1. What Is a Frame?
Frames are the most important thing in Figma. Almost everything you build starts with a frame. Think of a frame as a container — it holds other layers (shapes, text, images, other frames) inside it.
Frames vs rectangles
A frame looks like a rectangle on the surface, but they behave very differently:
| Feature | Frame | Rectangle |
|---|---|---|
| Can hold children | Yes — layers inside a frame are "clipped" to it | No — layers on top just sit there visually |
| Auto Layout | Yes — frames can have auto layout activated | No — rectangles cannot have auto layout |
| Constraints | Yes — children can be positioned relative to frame edges | No — nothing to constrain to |
| Presets | Yes — phone, tablet, desktop sizes built in | No presets |
How to create a frame
- Press F on your keyboard (or click the Frame tool in the toolbar — it looks like a crosshair or a diamond)

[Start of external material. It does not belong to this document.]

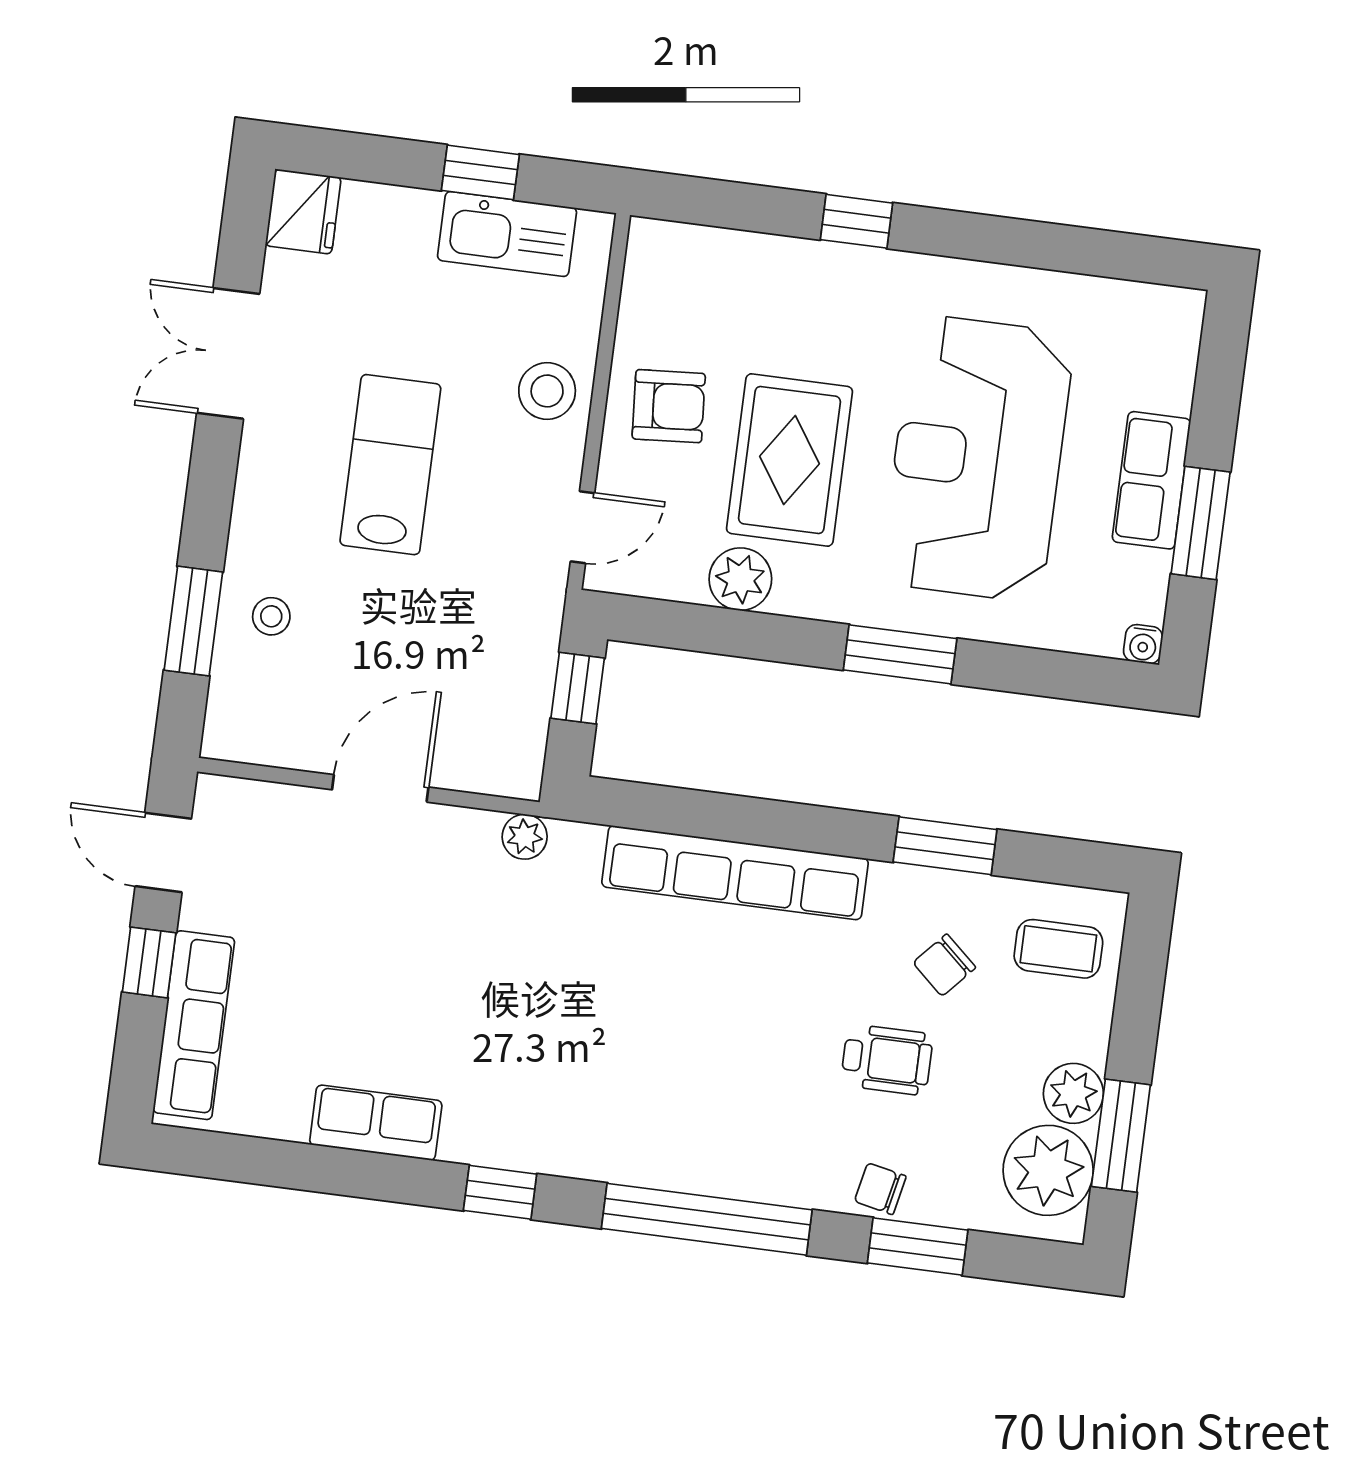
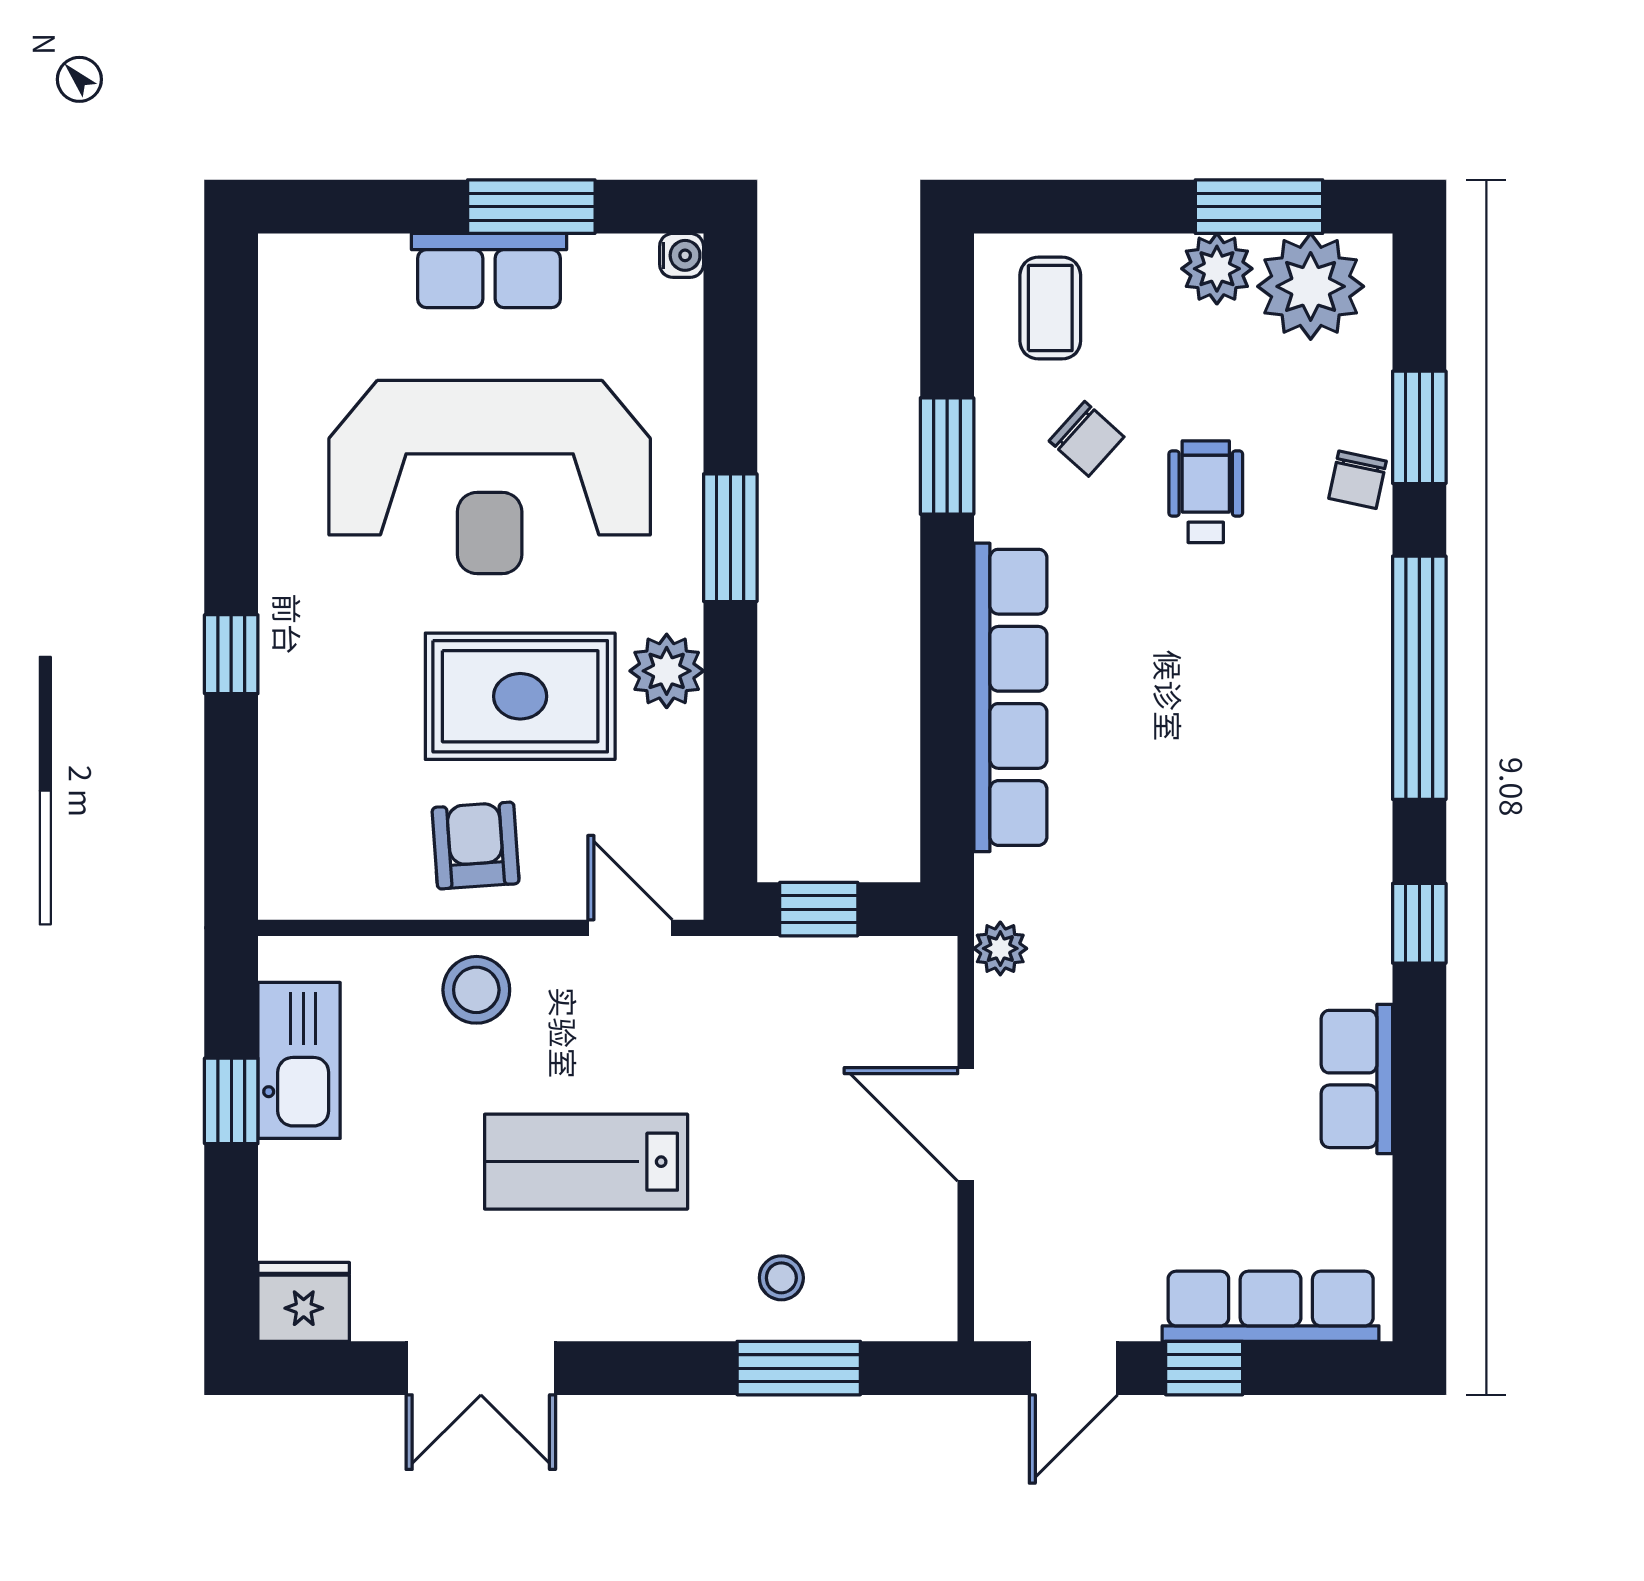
plant: (740, 579) -> (667, 671), moved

- Click anywhere on the canvas and drag to draw a frame. Release when it's the size you want
- Or, in the right panel, click the Frame section header and choose a preset like iPhone 14 or Desktop
- You'll see the canvas show a new frame with a light grey name label at the top (like "Frame 1")
Tip
You can also turn any rectangle into a frame. Draw a rectangle with R, select it, then press Ctrl + Alt + G (Windows) or Cmd + Option + G (Mac). This wraps it in a frame.
What goes inside a frame?
- Other frames (nested frames)
- Shapes (rectangles, circles, lines)
- Text layers
- Components
- Images
Anything you drag onto a frame becomes a child layer of that frame. The frame acts as a group — move the frame, and everything inside moves with it.
Why frames matter
- Auto Layout — only frames can use auto layout, which is how you make flexible, responsive designs
- Scrolling — frames can be independently scrollable
- Clipping — frames can hide content that overflows (essential for phone screens and scroll lists)
- Constraints — children inside a frame can be set to stick to edges, center, or stretch
Try it right now
Open Figma, press F, draw a frame roughly the size of a phone screen. Then press R and draw a rectangle inside it. Drag the rectangle around — notice it stays inside the frame. That's the basic idea of containment.